= Your goal =
Please edit the records so that each "phylum" becomes "division" and nothing else changes, omitting the pictures from your answer.

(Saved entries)

________

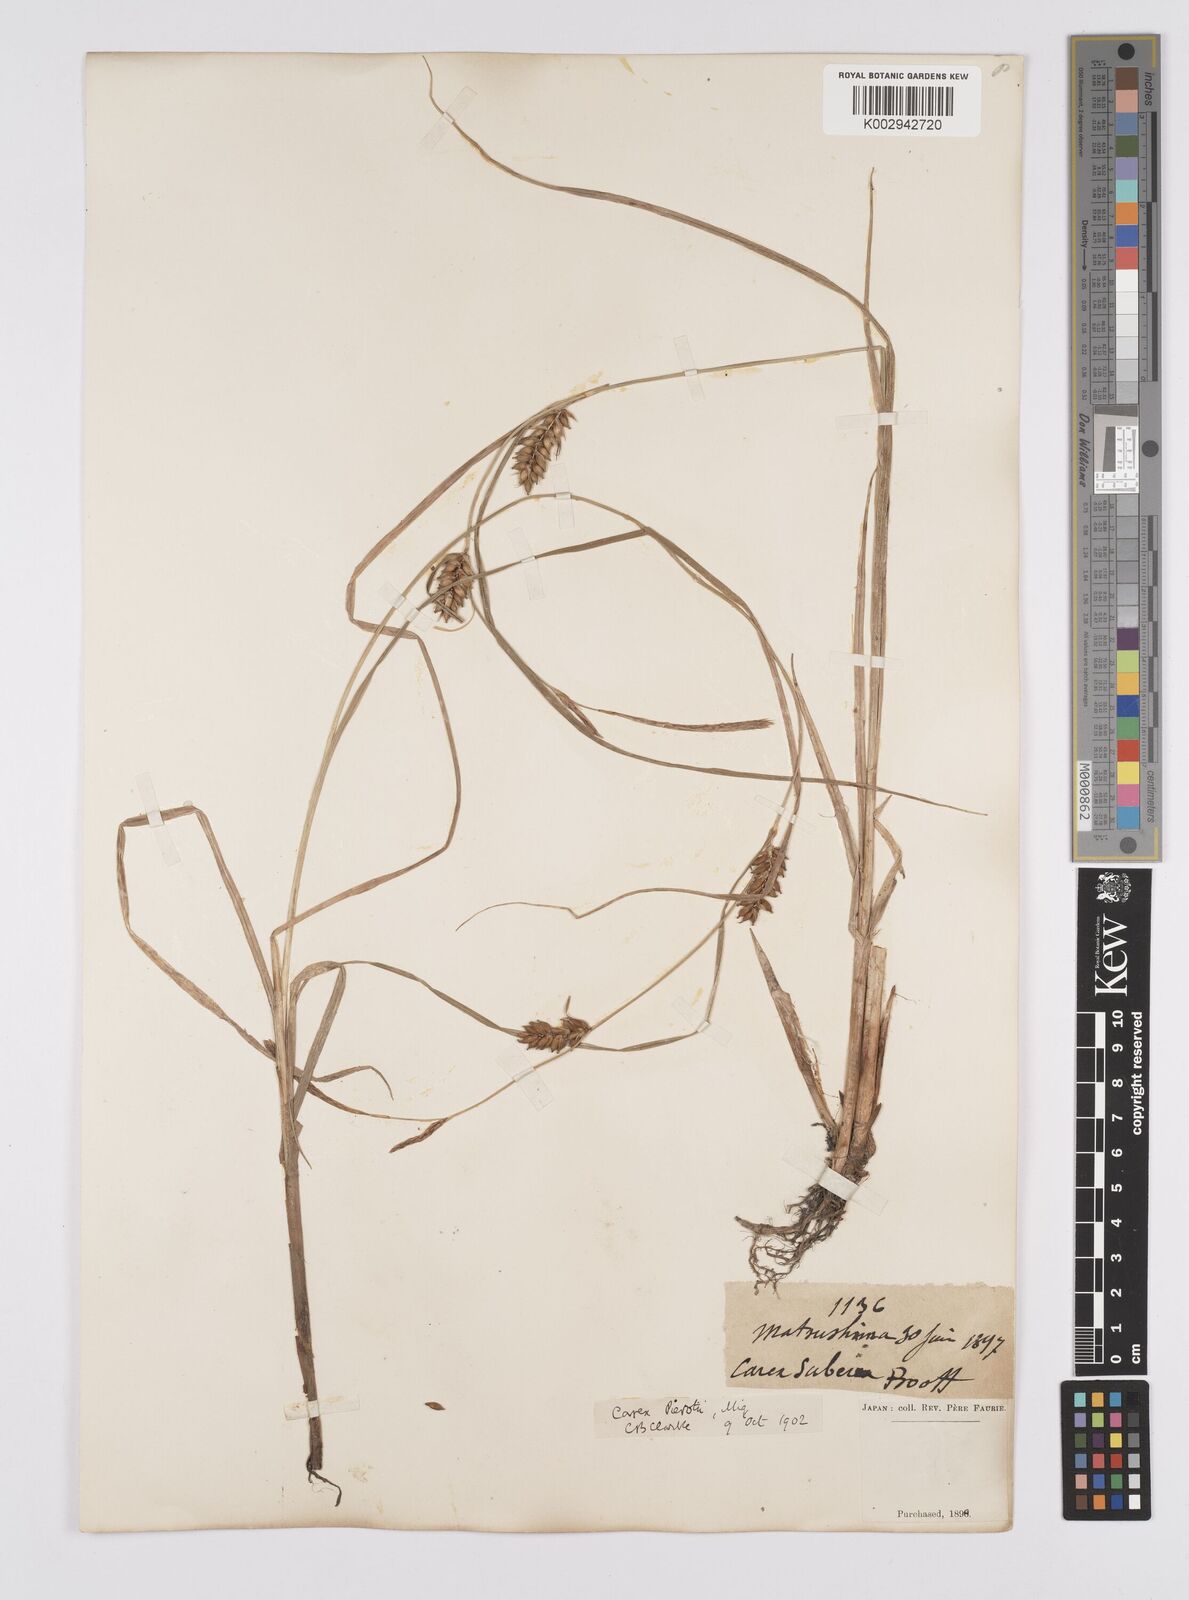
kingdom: Plantae
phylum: Tracheophyta
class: Liliopsida
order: Poales
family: Cyperaceae
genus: Carex
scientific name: Carex scabrifolia
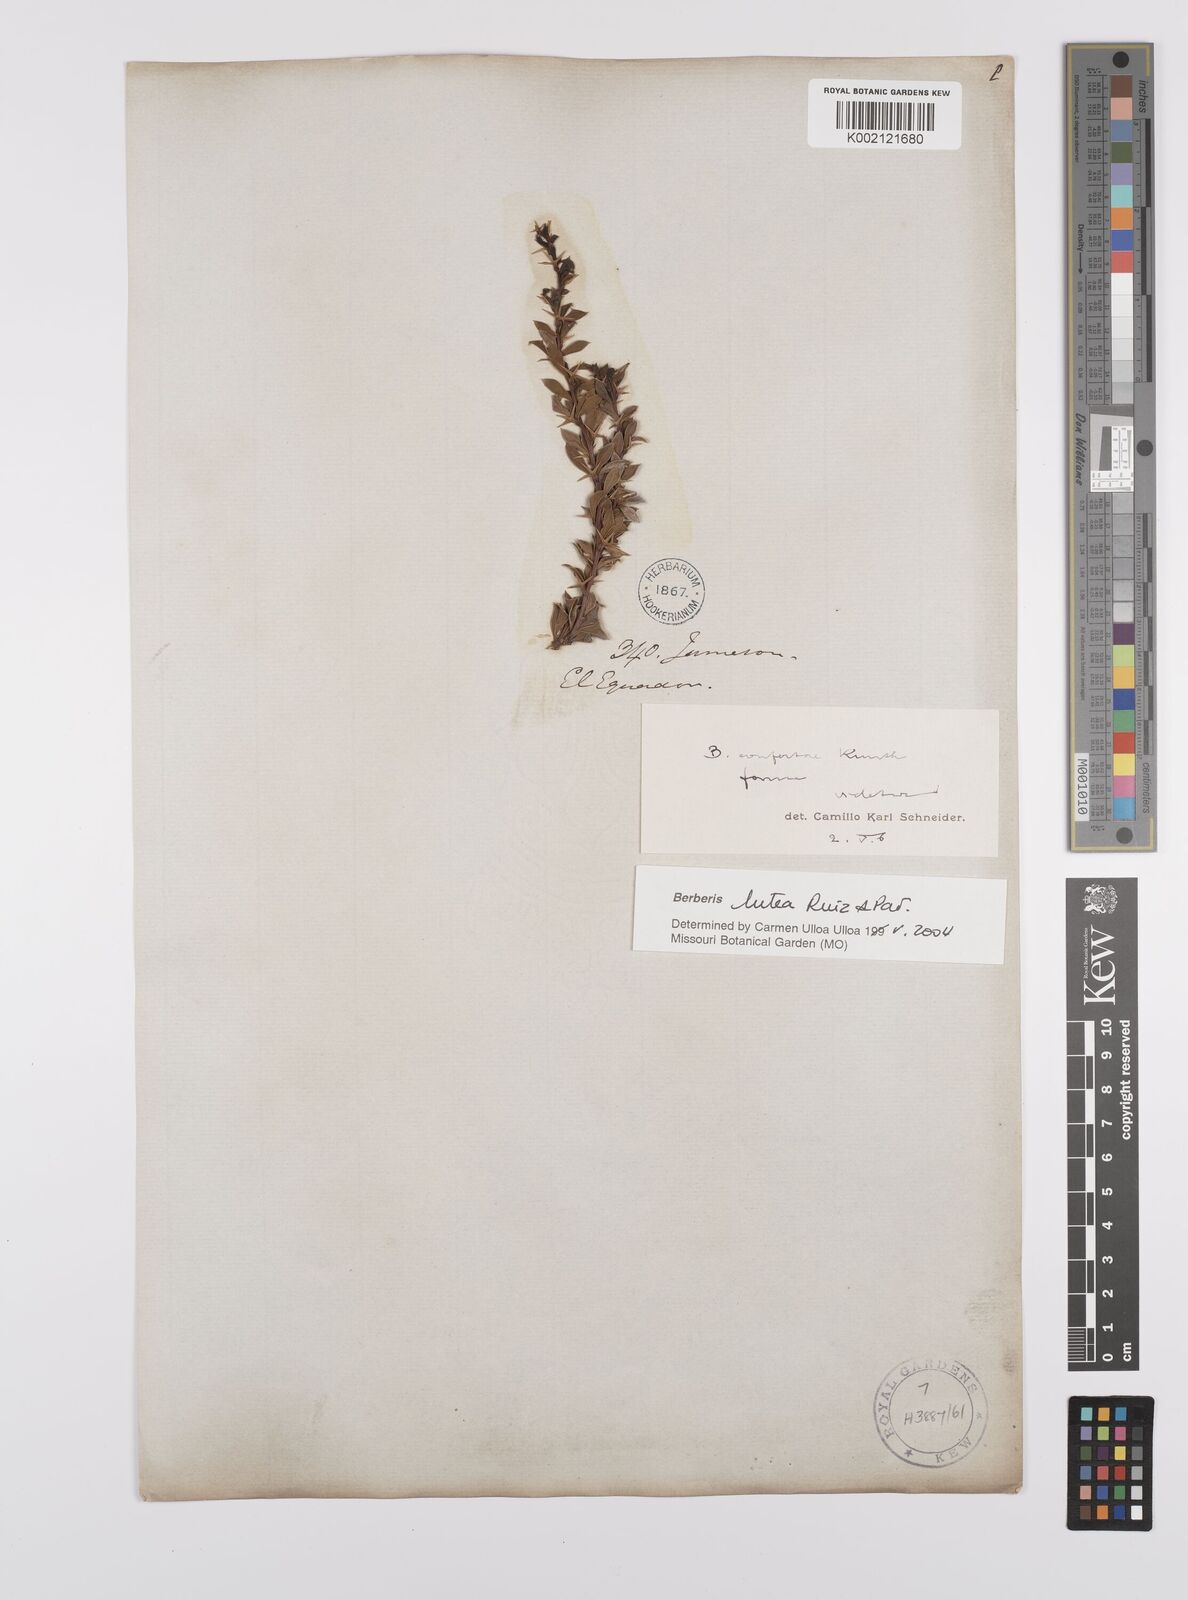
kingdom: Plantae
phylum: Tracheophyta
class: Magnoliopsida
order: Ranunculales
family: Berberidaceae
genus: Berberis
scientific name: Berberis lutea
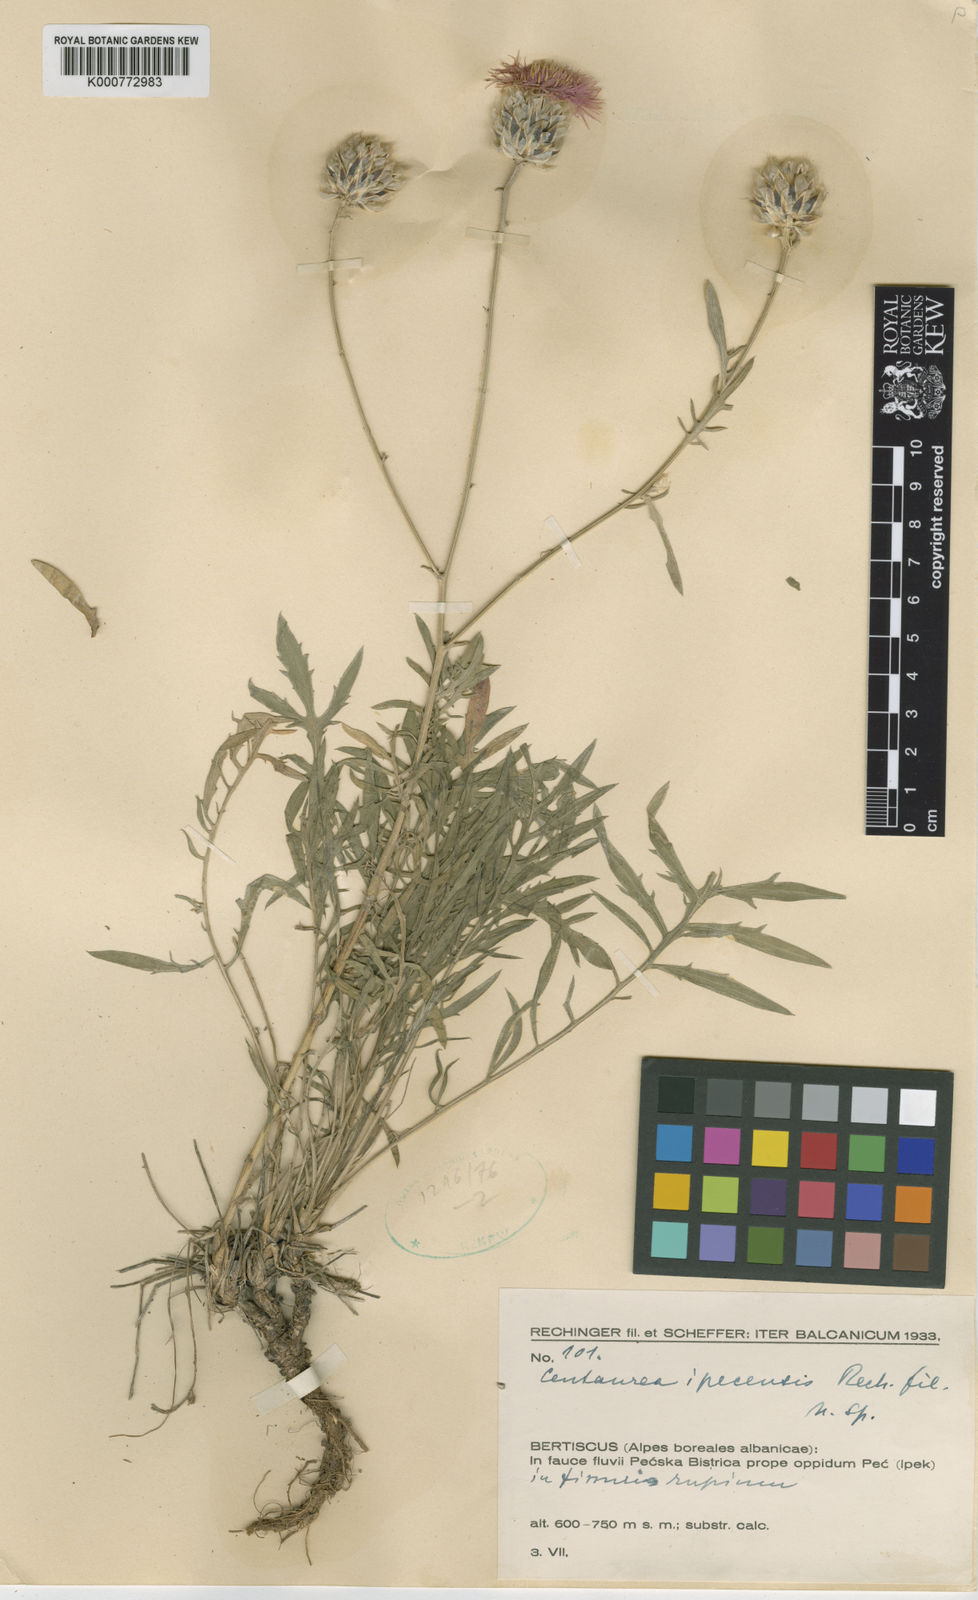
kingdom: Plantae
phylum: Tracheophyta
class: Magnoliopsida
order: Asterales
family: Asteraceae
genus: Centaurea
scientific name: Centaurea alba
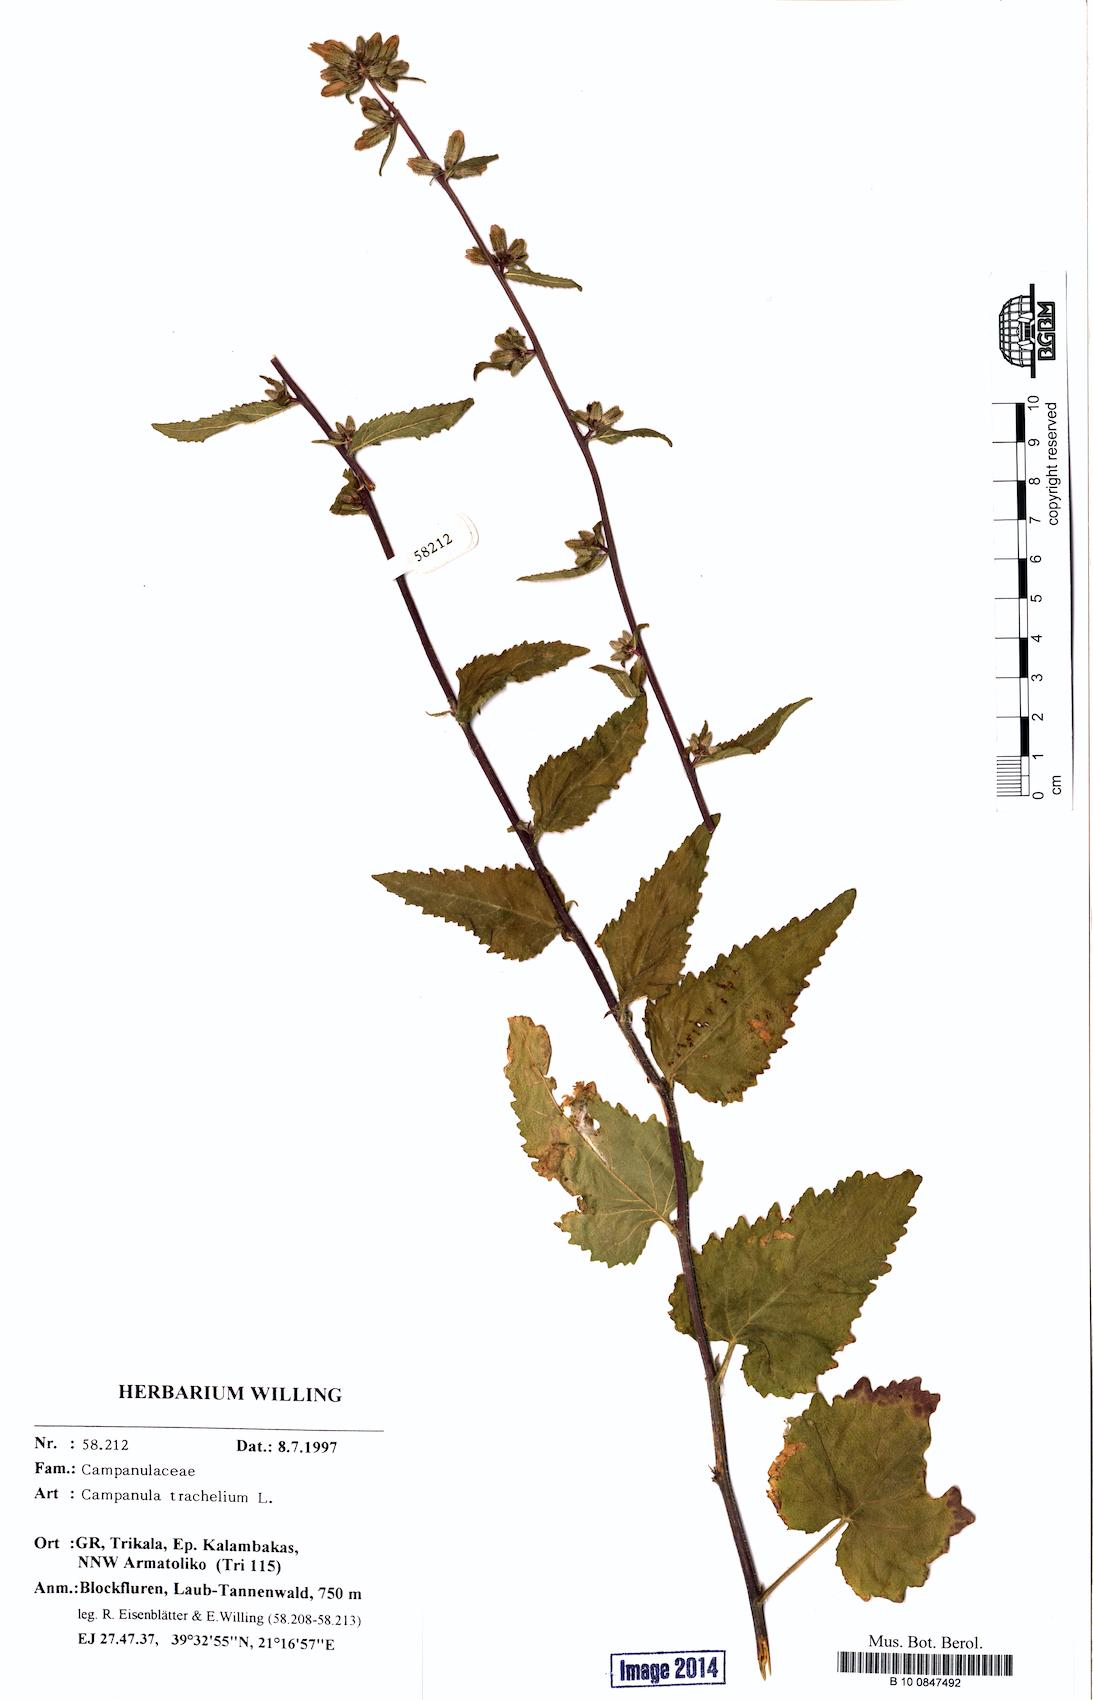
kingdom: Plantae
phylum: Tracheophyta
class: Magnoliopsida
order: Asterales
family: Campanulaceae
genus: Campanula
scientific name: Campanula trachelium
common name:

________

= Exercise solution =
kingdom: Plantae
division: Tracheophyta
class: Liliopsida
order: Poales
family: Cyperaceae
genus: Carex
scientific name: Carex scabrifolia
kingdom: Plantae
division: Tracheophyta
class: Magnoliopsida
order: Ranunculales
family: Berberidaceae
genus: Berberis
scientific name: Berberis lutea
kingdom: Plantae
division: Tracheophyta
class: Magnoliopsida
order: Asterales
family: Asteraceae
genus: Centaurea
scientific name: Centaurea alba
kingdom: Plantae
division: Tracheophyta
class: Magnoliopsida
order: Asterales
family: Campanulaceae
genus: Campanula
scientific name: Campanula trachelium
common name:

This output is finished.